Vi o bolo passando entre a multidão da pista, junto do espumante Chandon. Ah, eu sonhei tanto com aquele dia, em que tudo aquilo seria para mim, no Baccarath!

A vela que havia sobre o bolo foi acesa assim que o garçom o pôs sobre a pequena mesa, brilhando intensamente, como se fosse explodir. Éramos oito e recebemos quatro taças, o que era um absurdo frente ao preço que pagamos pelo camarote.

Claro que teve o “Parabéns a você” e depois insisti no “É big”. Na hora de apagar a vela, peguei o pequeno bolo redondo coberto com muito glacê e coloquei na frente de Pedro:

- Vamos assoprar juntos. Não esqueça de fazer o seu pedido!

- Não... Pode assoprar sozinha. Eu... Estou de boa.

- Vamos, assopre! – Insisti, percebendo que ele estava sem jeito.

Contei até três e assopramos ao mesmo tempo, a vela se apagando por completo.

Pablo abriu o espumante, enchendo as taças.

- Ela queria ter aberto o espumante. – Pedro falou para o paraguaio.

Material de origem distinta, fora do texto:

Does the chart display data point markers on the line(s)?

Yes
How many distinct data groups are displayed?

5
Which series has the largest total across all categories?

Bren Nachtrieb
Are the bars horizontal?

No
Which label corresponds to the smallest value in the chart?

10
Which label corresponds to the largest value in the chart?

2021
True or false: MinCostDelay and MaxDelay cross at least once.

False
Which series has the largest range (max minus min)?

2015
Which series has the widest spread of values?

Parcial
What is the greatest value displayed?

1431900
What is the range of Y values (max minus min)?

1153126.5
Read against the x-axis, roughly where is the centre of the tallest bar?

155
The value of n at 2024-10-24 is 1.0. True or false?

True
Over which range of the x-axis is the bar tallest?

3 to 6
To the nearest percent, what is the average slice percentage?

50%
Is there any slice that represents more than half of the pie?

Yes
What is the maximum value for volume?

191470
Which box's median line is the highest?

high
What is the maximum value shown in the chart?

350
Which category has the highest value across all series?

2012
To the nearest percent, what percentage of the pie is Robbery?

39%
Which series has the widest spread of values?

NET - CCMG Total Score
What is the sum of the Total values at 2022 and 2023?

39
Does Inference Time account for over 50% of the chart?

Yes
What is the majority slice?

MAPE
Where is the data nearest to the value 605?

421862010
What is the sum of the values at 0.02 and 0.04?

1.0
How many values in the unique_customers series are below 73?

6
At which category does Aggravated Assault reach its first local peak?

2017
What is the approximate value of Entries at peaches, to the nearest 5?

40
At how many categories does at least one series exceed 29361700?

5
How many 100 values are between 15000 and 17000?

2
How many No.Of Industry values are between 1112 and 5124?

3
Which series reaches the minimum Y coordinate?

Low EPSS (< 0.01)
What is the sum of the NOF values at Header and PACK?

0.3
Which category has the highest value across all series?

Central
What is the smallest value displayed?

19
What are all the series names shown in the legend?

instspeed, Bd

- Las mujeres no saben abrir espumantes. Solo beberlos.

Tentei traduzir mentalmente: “As mulheres não sabem abrir espumantes... Só bebê-los!” Acho que era aquilo. Que machista, Pablito!

Passei a mão em duas taças, para garantir que eu e Pedro bebêssemos ao menos o espumante do nosso aniversário. Pablo pegou outra e por sorte Flora foi rápida e também conseguiu uma.

Entreguei uma das taças a Pedro, que recusou:

- Não posso beber! – Mostrou o carimbo no pulso.

- Eu digo que você pode. Tenho dezoito e me responsabilizo por você.

- Duvido que se responsabilize por si própria, com pode se responsabilizar por mim?